Warning! Code Alert! Secondary Meaning to "Daisy Chain"
Nonetheless, water was forced from my eyes, even before imagining the fate of the drowned and burned--nearly half the dead that day were on that one vessel. Then, as the women went shopping, the men continued on to the museum and The Missouri. Here is a picture of me wearing my Special Researcher tin-foil hat, sure I'd find something intriguing below decks. I'm with my Scott County cousins: beefy Dan, who has 200 acres in sod; Terry, who does community college stuff with seeds, even travels to the Ukraine on weighty seed business; and dear octogenarian Uncle Fred: horseman, gentleman farmer and retired builder--successful enough to haul 27 of his personal offspring and their descendants to a destination wedding in Hawaii.

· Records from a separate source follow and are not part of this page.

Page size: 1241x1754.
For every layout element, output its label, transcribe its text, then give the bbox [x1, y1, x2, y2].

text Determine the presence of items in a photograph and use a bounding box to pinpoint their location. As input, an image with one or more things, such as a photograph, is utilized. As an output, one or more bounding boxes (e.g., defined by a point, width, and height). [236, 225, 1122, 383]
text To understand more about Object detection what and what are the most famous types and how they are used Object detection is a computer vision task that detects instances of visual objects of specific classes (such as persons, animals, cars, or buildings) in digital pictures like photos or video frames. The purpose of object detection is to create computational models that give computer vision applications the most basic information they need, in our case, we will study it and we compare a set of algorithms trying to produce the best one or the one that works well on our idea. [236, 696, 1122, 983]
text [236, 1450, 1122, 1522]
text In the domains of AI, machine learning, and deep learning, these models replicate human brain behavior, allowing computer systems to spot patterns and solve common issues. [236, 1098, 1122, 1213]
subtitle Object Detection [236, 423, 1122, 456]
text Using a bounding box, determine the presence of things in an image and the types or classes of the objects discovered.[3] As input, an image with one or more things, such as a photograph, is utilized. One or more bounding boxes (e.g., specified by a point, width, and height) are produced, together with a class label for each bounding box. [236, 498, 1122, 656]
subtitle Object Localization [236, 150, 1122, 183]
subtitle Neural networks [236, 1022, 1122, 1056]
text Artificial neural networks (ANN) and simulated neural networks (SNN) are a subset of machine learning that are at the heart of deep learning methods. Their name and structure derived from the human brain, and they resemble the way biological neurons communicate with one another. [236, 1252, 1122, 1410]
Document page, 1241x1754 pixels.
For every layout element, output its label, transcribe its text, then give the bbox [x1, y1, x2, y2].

Ian Meyer must come from such good root stock as well, I'm sure.

Unfortunately, touring the Missouri, this magnificent ship of peace, built too late for action, was spoiled by an overbearing Dyke docent who kept going on about its firepower and its role in the first Iraq war, all the while saying, "You have no idea," how it was in the old days, and "You can't imagine" blah, blah, blah. I can image the fatalities using the 50-centimeter bore guns for a turkey shoot, as Saddam's forces left Kuwait on the single highway to hell out.

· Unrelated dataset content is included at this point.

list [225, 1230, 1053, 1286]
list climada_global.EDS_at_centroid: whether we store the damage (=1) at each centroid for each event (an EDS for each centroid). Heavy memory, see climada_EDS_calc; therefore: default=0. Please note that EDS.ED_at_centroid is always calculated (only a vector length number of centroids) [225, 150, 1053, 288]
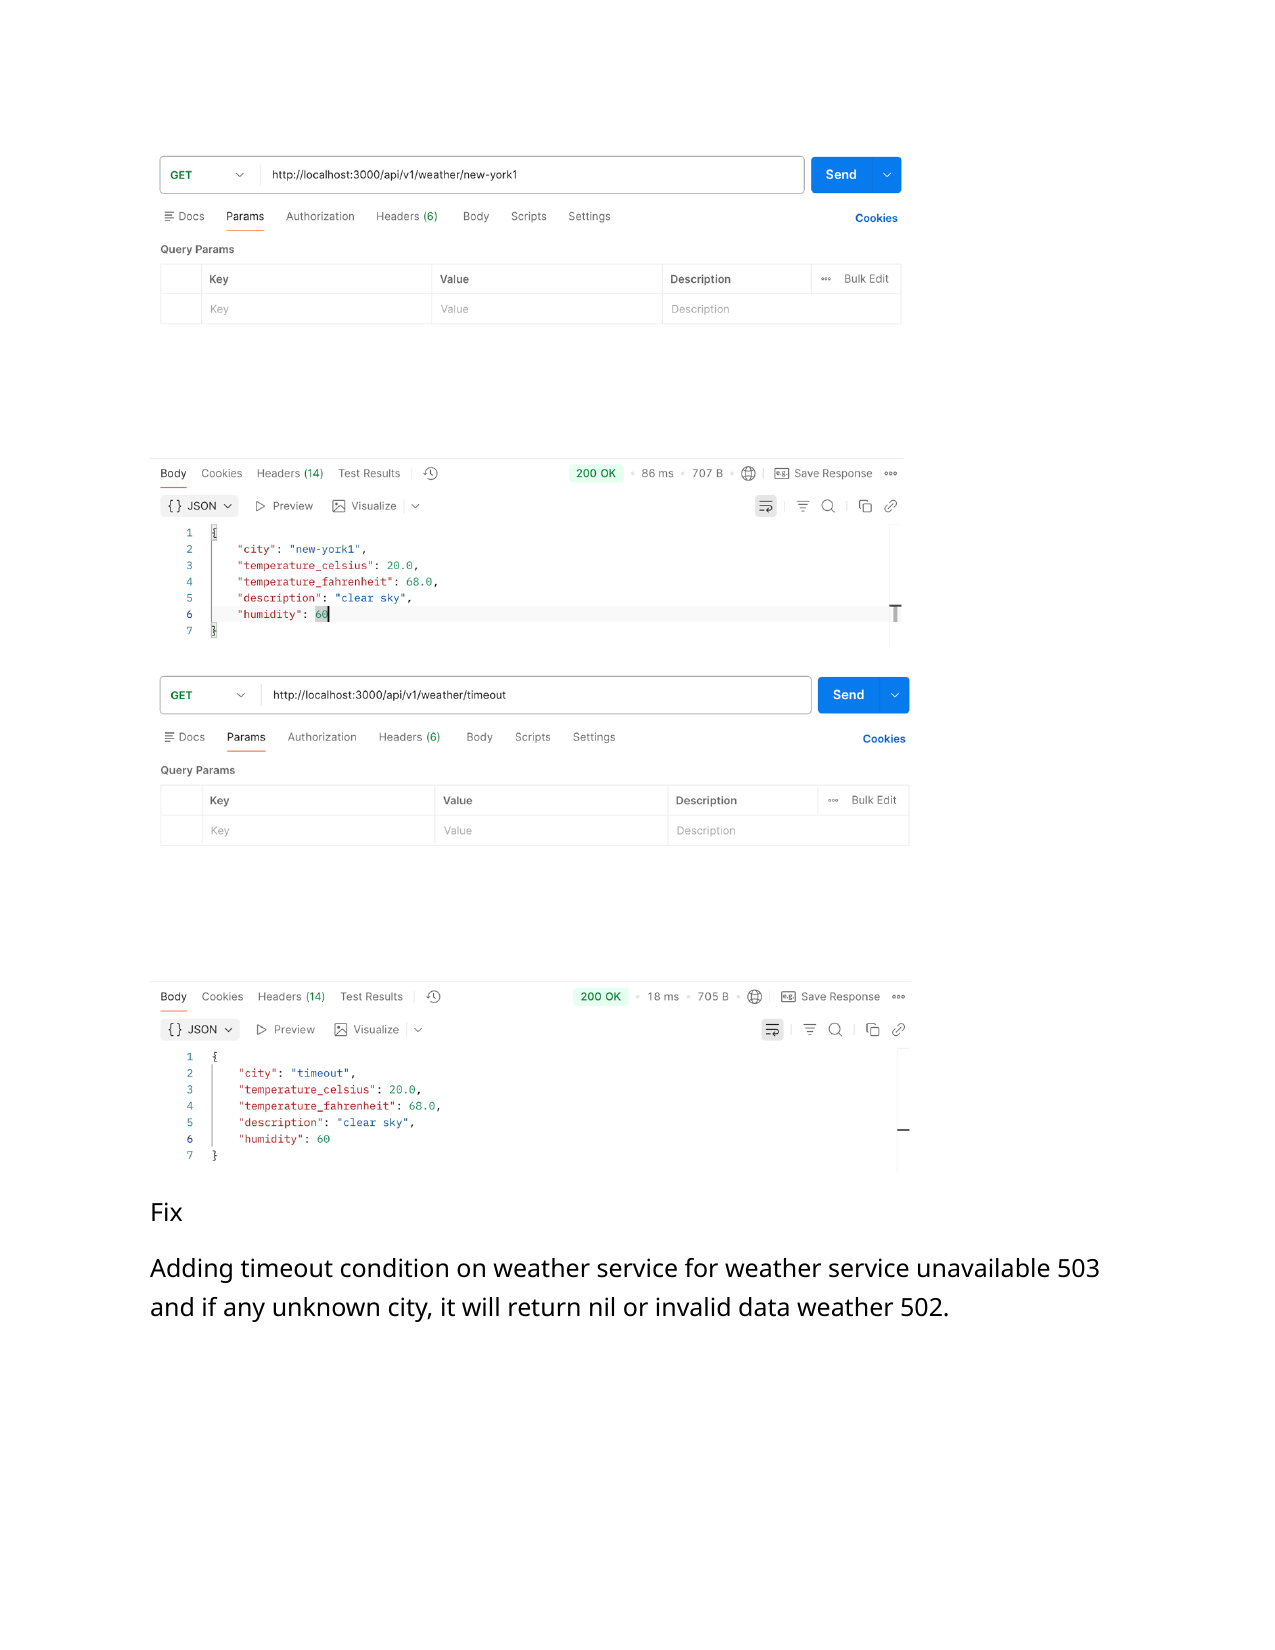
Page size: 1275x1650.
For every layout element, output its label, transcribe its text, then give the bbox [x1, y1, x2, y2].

At least she was doing her part in spreading gender non-conformity--big time, which felt balancing after all the heterosexual privilege dished out and regurgitated at the wedding. Our $28 guide must have been channeling Lucy Brewer, the first woman in the Marine Corps, who disguised herself as a gung-ho man serving in the Marine Detachment aboard the USS Constitution during the War of 1812. Life is so unfair when it comes to lesbians--they get to do everything. I could disguise myself as Diana Ross (Pick grapes....sow oats.....pull taffy....those are the moves for Ain't no mountain high enough, ain't no valley low enough, ain't no river wide enough, to keep me from you!) and serve on a USO resupply wig ship, like in the old days, the days when a drill Sargent could knock a raw recruit around a bit, unlike the hands-off present. Well, dykes can't decorate, and I am a curious yellow.